::: SUPPLIED MATERIAL
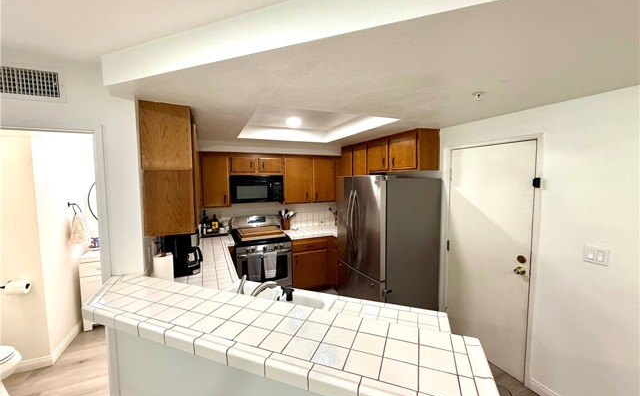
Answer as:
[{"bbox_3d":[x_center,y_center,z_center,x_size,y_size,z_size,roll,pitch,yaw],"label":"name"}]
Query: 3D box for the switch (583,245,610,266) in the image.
::::::
WHAT TO WORK ON = For the material above, repeat each line exactly and leave out the pictures.

ANSWER BELOW =
Answer as:
[{"bbox_3d":[x_center,y_center,z_center,x_size,y_size,z_size,roll,pitch,yaw],"label":"name"}]
Query: 3D box for the switch (583,245,610,266) in the image.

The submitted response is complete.